- [Exercise description]
Read through the listing, and wherever a line holds the word "keywords", return it.

- [Data records]
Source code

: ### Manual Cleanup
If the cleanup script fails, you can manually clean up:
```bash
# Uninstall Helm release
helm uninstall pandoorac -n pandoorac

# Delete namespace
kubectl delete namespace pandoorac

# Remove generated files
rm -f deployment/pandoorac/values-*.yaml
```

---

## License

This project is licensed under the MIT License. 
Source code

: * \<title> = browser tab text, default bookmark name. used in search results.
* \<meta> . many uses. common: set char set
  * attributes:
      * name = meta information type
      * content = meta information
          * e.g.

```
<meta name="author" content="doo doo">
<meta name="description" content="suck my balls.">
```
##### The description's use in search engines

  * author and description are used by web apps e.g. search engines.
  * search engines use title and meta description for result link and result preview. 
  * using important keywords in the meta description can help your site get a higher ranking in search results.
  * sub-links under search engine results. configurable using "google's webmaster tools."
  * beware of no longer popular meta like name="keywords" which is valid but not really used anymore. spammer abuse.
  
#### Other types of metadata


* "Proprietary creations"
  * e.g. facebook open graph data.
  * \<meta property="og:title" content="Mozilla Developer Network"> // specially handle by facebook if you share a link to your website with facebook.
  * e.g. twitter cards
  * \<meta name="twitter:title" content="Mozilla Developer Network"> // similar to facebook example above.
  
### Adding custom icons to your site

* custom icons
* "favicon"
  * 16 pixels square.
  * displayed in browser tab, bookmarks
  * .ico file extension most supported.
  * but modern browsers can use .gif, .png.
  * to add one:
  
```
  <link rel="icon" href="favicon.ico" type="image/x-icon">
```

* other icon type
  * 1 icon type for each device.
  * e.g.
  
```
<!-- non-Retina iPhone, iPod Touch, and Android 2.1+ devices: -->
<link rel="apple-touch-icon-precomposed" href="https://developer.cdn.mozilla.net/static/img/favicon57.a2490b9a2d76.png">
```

- [Answer to this problem]
  * using important keywords in the meta description can help your site get a higher ranking in search results.
  * beware of no longer popular meta like name="keywords" which is valid but not really used anymore. spammer abuse.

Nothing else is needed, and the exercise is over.